It’s been a rough road in a lot of ways for Palomar Medical Center (PMC) in Escondido, Calif., which opened in August 2012 and touted itself as the “hospital of the future.” Costing just shy of $1 billion (partially funded by a voter-approved $496 million bond issue), it laid off 84 workers less than a year after opening, citing lower Medicare payments, declines in reimbursement, concern over a drop in patient satisfaction scores, and lower census levels. Six months ago, the project’s driving force—Michael Covert, who’d been Palomar Health’s CEO since 2003—announced he was leaving to run a network of six hospitals for Catholic Health Initiatives in Houston. PMC is still not fully occupied and continues to struggle under its debts.

But I couldn’t pass up the opportunity to tour PMC in person during the Healthcare Design Conference a couple of weeks ago. I’d written about the facility when it first opened, and I really wanted to see some of the design elements the team had described. Two features in particular—the bringing of daylight into even the deepest recesses of the hospital and the wavy green roof that served a clever dual purpose over the D&T wing—drew me to select this tour over the others.

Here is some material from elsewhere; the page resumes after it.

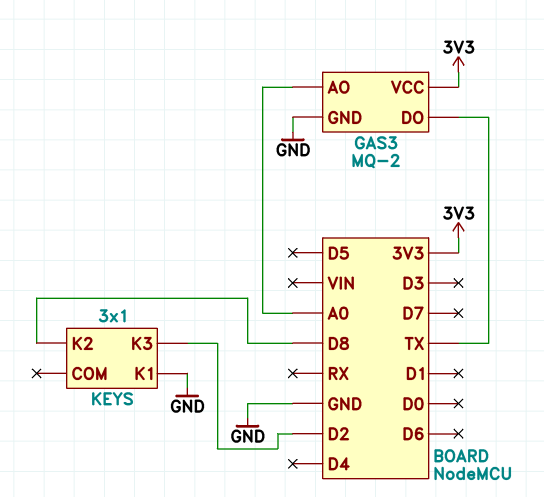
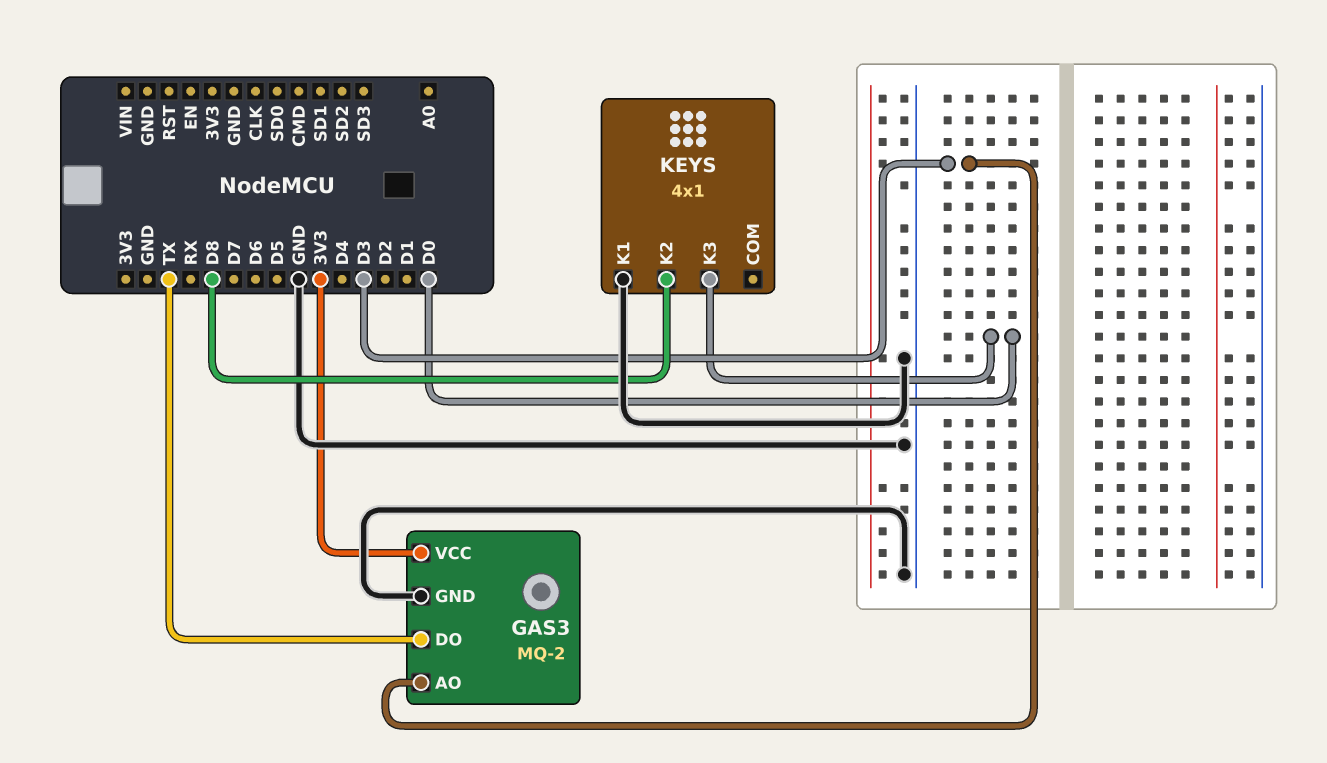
GAS3 pin AO: A0 -> D3
KEYS: 3x1 -> 4x1
KEYS pin K3: D2 -> D0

And I wasn’t disappointed. The 740,000-square-foot building cuts an impressive figure atop a hillside with views of distant mountains and the city of Escondido. Led by project team members from Palomar, CO Architects, and DPR Construction, the tour began in the exterior courtyard, where the gorgeous local plantings have flourished and feel perfect for the setting. The hummingbirds that kept darting about seemed to agree (I’m going to assume the tour guides didn’t bring the birds in for effect).

Standing next to the aforementioned wavy roof, our guides explained how the undulations serve the purpose of allowing all mechanicals to be routed through segments of the ceiling over the D&T wing rather than in obstructive columns on the floor. The benefit: Less cost later for inevitable renovations and upgrades to that area, plus more flexibility. The lush greenery that tops the 1.5-acre roof reduces heat gain and glare in relation to the adjacent bed tower and provides a lovely view from the patient rooms as it blends into the mountain views beyond.

Views of green space and natural light were a high priority for improving the general well-being and productivity of staff, too. In 2012, when the team described the many light wells and pocket gardens designed to be seen even by surgeons working in the OR, it was hard to get the full picture just from photos. And while I didn’t get to enter an actual OR with a window when I was there in November, I did peer into pleasant little oases of green space surrounded by higher floors’ worth of healthcare activity, with a glimpse of blue sky above. I can imagine that if one lives and works in Southern California, it’s nice to be reminded of that whenever possible.

Despite its broader troubles, PMC reports that satisfaction scores (both from patients and staff) have improved from the sub-25th percentile to greater than 90th percentile in the new building. In the move from centralized to decentralized nurses’ stations, there’s been a 50 percent reduction in patient falls and 30 percent reduction in nurse calls.